DOE Versus Multiple Regression - Which One to Use?

DOE Versus Multiple Regression - Which One to Use?

Posted by Scott Sterbenz on Sep 18, 2018 8:44 am

I always prefer a DOE to a multiple regression, because the analysis is stronger and the factors are completely independent of each other. However, there are two specific instances when you must use a multiple regression over a DOE. The first is when someone hands you a stack of data and asks if there are any relationships between the variables. In this case, you have no power to set up the study the way you want--the data is already collected and is ready to analyze. The second is when you have the ability to set up the study, but you find out that controlling each of the potential factors is not as easy as you think. I always ask the question "Can I specify that each of the factors be set to a given value that I demand, in any combination I want?" If that answer is yes, then a DOE is the way to go. If the answer is no, then multiple regression is the way to go. There haven been a handful of cases where I ran into the second situation. The most recent example was with some work I was doing with the United States Bowling Congress. We wanted to predict certain characteristics of ball motion based on properties of the ball. The problem was that I could not manufacture a ball with all the combinations of specific properties I wanted at will. We ran the multiple regression, and it still turned out very successful. You can learn about this study by visiting bowl.com and browsing to the Equipment Specifications and Certification Department.
Best, Scott C. Sterbenz, P.E. ASQ Six Sigma Forum

Re: DOE Versus Multiple Regression - Which One to Use?

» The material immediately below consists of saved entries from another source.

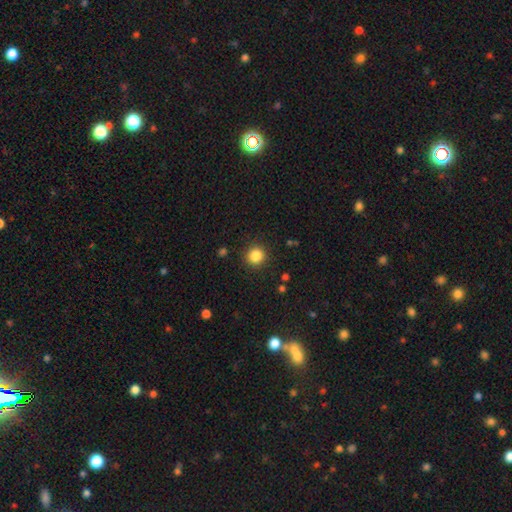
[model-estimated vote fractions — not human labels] Overall: smooth (85%). How rounded: round (92%). Merging: none (90%).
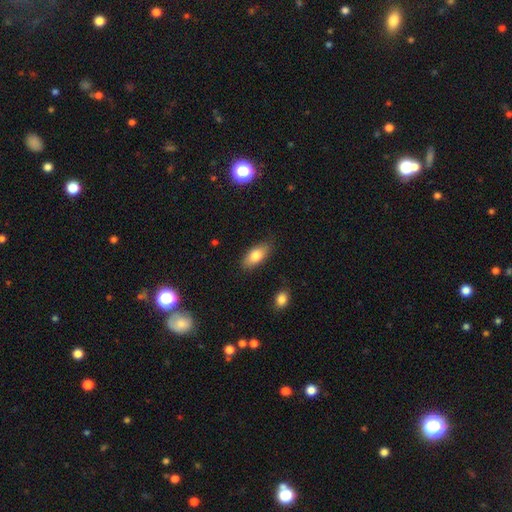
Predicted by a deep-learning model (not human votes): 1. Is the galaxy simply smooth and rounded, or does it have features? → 80% smooth, 13% featured or disk, 7% star or artifact.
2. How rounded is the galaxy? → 87% in between, 9% cigar-shaped, 4% round.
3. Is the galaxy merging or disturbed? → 81% none, 15% minor disturbance, 3% major disturbance, 2% merger.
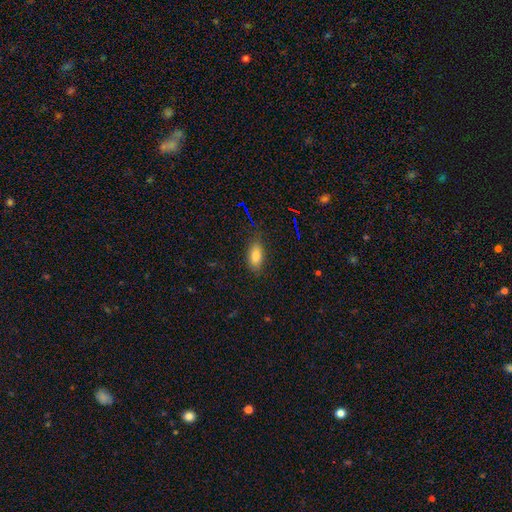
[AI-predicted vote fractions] Q: Smooth or featured?
A: smooth (80%); runner-up: star or artifact (12%)
Q: How rounded?
A: in between (86%); runner-up: cigar-shaped (10%)
Q: Merging?
A: none (82%); runner-up: minor disturbance (13%)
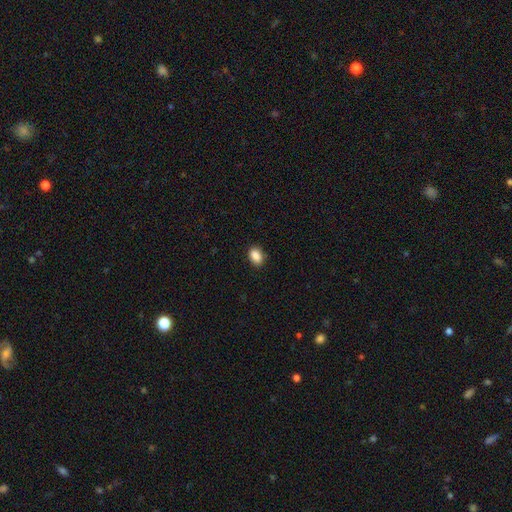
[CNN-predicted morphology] Smooth or featured? smooth (89%)
How rounded? in between (81%)
Merging? none (87%)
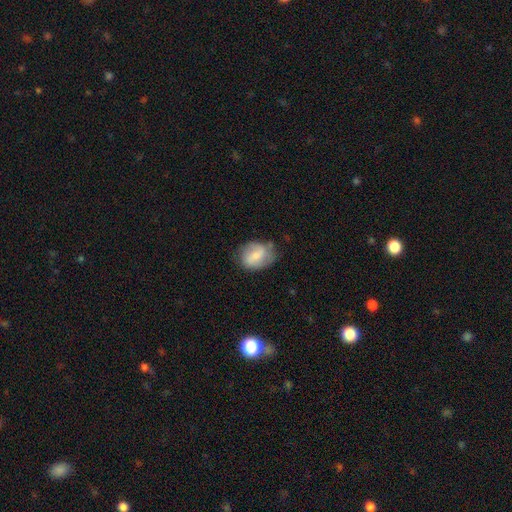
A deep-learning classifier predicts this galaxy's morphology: smooth 49%, featured or disk 43%, star or artifact 7%. Down the decision tree: merging — none (61%).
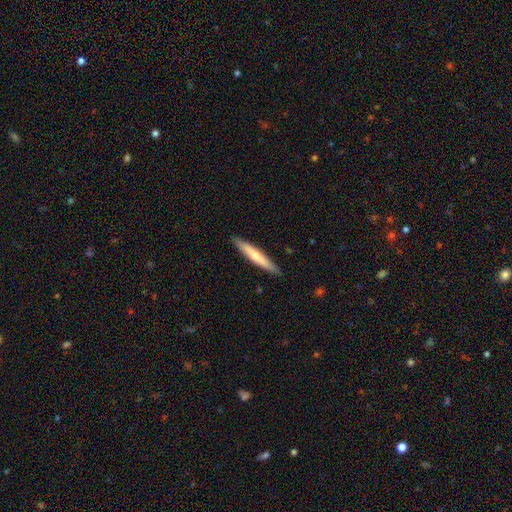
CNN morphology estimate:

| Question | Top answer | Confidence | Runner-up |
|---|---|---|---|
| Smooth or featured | smooth | 61% | featured or disk (34%) |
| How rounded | cigar-shaped | 95% | in between (4%) |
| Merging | none | 91% | minor disturbance (7%) |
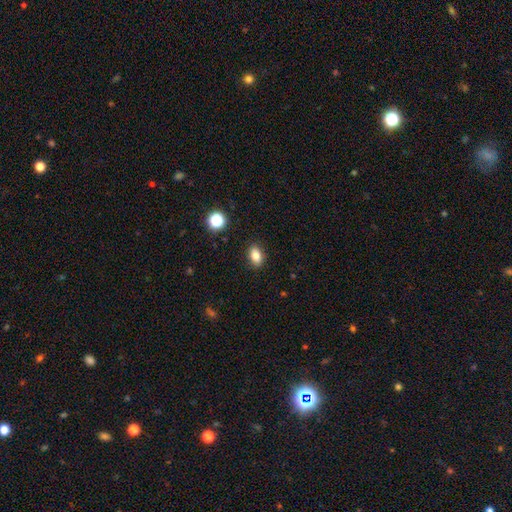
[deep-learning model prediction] smooth_or_featured: smooth (p=0.80) [alt: star or artifact p=0.10]
how_rounded: in between (p=0.83) [alt: round p=0.14]
merging: none (p=0.88) [alt: minor disturbance p=0.08]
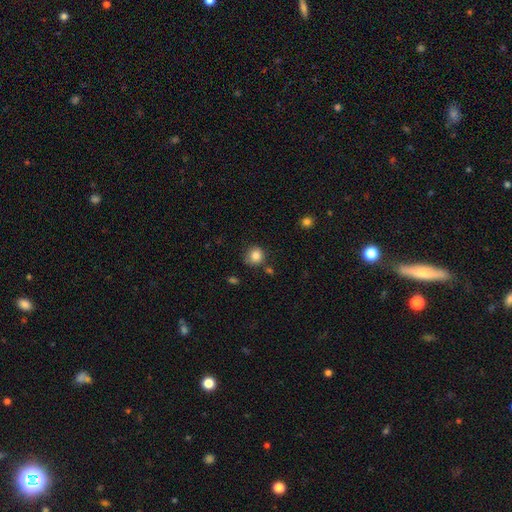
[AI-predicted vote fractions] Q: Smooth or featured?
A: smooth (84%); runner-up: star or artifact (10%)
Q: How rounded?
A: round (89%); runner-up: in between (10%)
Q: Merging?
A: none (76%); runner-up: minor disturbance (15%)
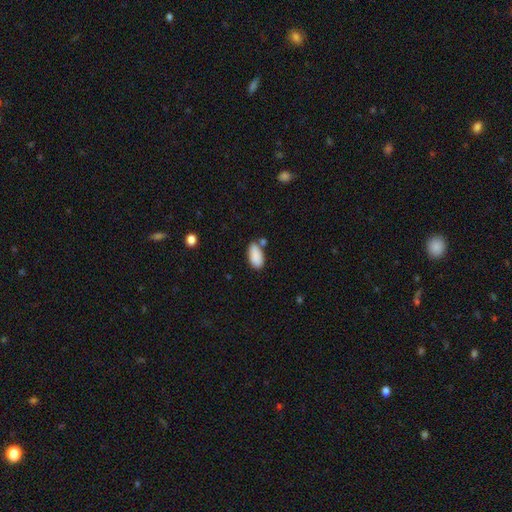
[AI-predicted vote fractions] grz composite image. It shows a smooth galaxy with no disk features (88%) that is in between round and cigar-shaped (91%). Merging: none (64%).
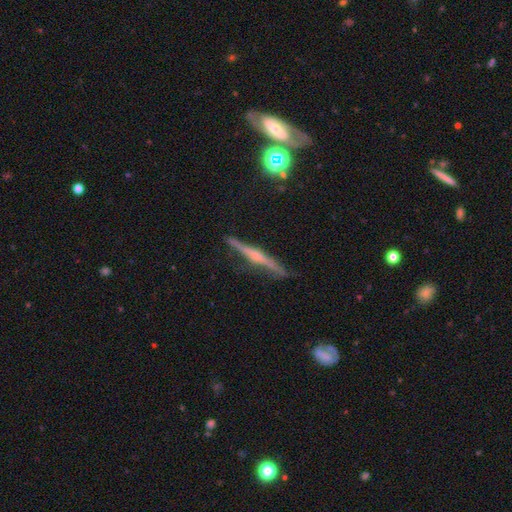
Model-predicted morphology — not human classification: A featured or disk galaxy (75%) viewed edge-on (97%) with a rounded central bulge (64%). Merging: none (85%).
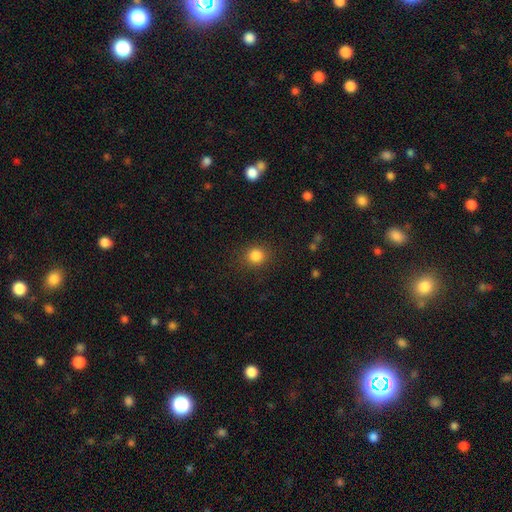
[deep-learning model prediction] smooth-or-featured: smooth: 84% | star or artifact: 11% | featured or disk: 4%
  how-rounded: round: 86% | in between: 13% | cigar-shaped: 1%
  merging: none: 89% | minor disturbance: 7% | major disturbance: 3% | merger: 1%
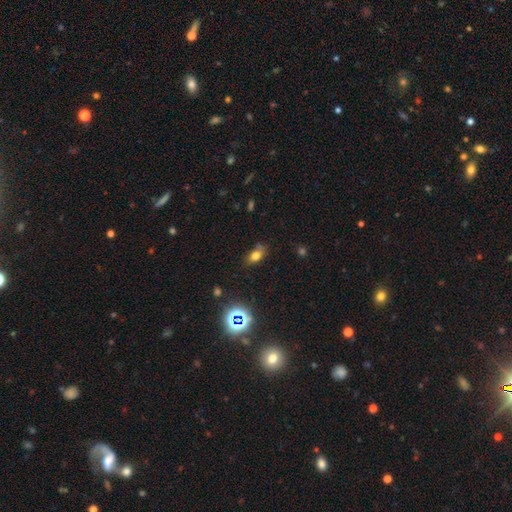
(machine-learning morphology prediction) This is likely a smooth galaxy (71%). How rounded: clearly in between (80%). Merging: likely none (66%).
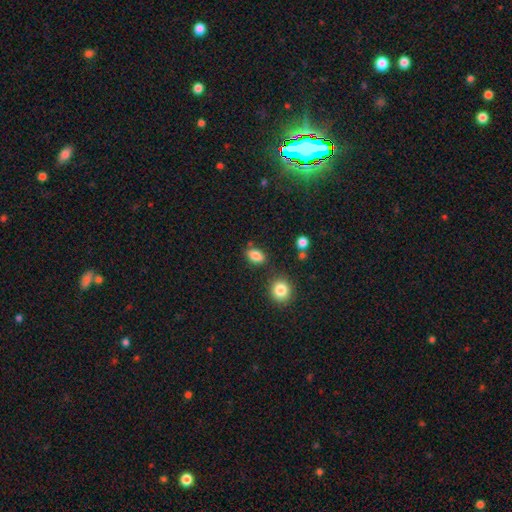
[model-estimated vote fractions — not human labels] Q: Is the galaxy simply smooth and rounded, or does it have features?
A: smooth — 85%.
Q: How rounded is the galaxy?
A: in between — 81%.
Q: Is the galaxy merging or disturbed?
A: none — 76%.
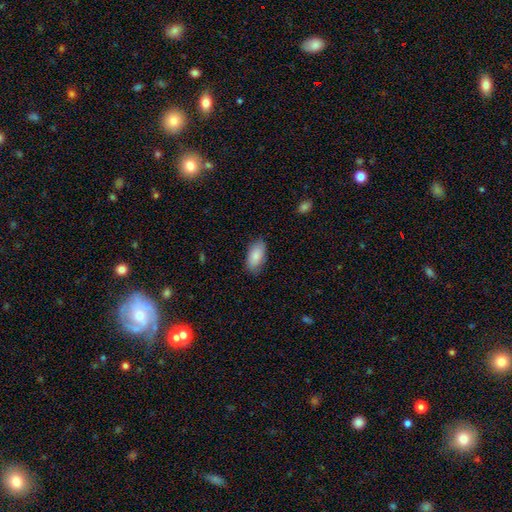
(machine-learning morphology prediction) type=smooth (86%); roundness=in between (94%); merging=none (83%).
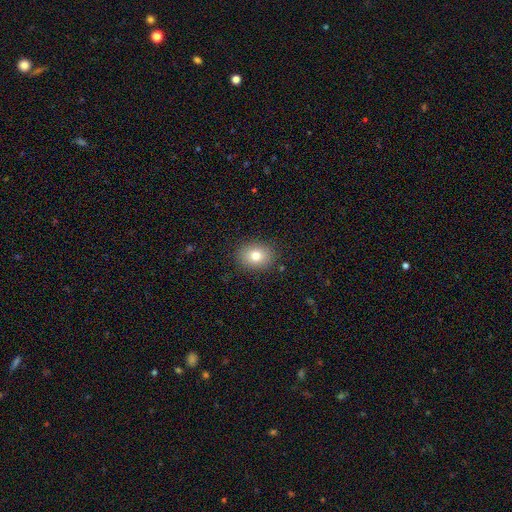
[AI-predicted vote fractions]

Posted by Jerry Rice on Oct 11, 2018 8:57 am

Based on your post, I take it the real answer to your question is “It depends.” I agree. However, I see DOE and multiple regression being tools used for different purposes. To your point, the controls in place during a fractional factorial DOE usually provide a more robust model of the process. Those controls come at a cost though.

Let’s say there are 6 or more independent input variables you suspect influence the dependent output variable. A fractional factorial using 7 or 8 input variables can become expensive and very difficult to control. You must really start making tradeoffs between efficiency and effectiveness of the experiment.
  
What if you could get your hands on some passive data (without turning knobs) to screen variables before performing active experimentation (turning knobs)? This is where I see the most value of tools such as multiple regression, ANOVA, and t-tests. By the time you go into the active DOE you are working with only 4 or 5 pink and red X’s. It makes for an experiment that has fewer tradeoff’s between efficiency and effectiveness. It’s sort of like Shainin’s “Talk to the parts.”, except what you are really doing is listening to the process… not the intuition of engineers to set up the experiment.

The DOE then becomes less exploratory and more of a way to develop and refine the process model using the 4 or 5 significant variables. The results of the DOE are used to increase your ability to predict the process output based on where the inputs are set. Hypothesis testing using passive data alone can seldom do that.
 
Anyway, I see multiple regression as one of several good screening tools for DOE. The DOE is used to “set” the process model. It seems to be the most effective and efficient way I’ve found. With all that said, I have seen such a strong signal analyzing passive data with multiple regression that a DOE isn’t even needed, but that is rare.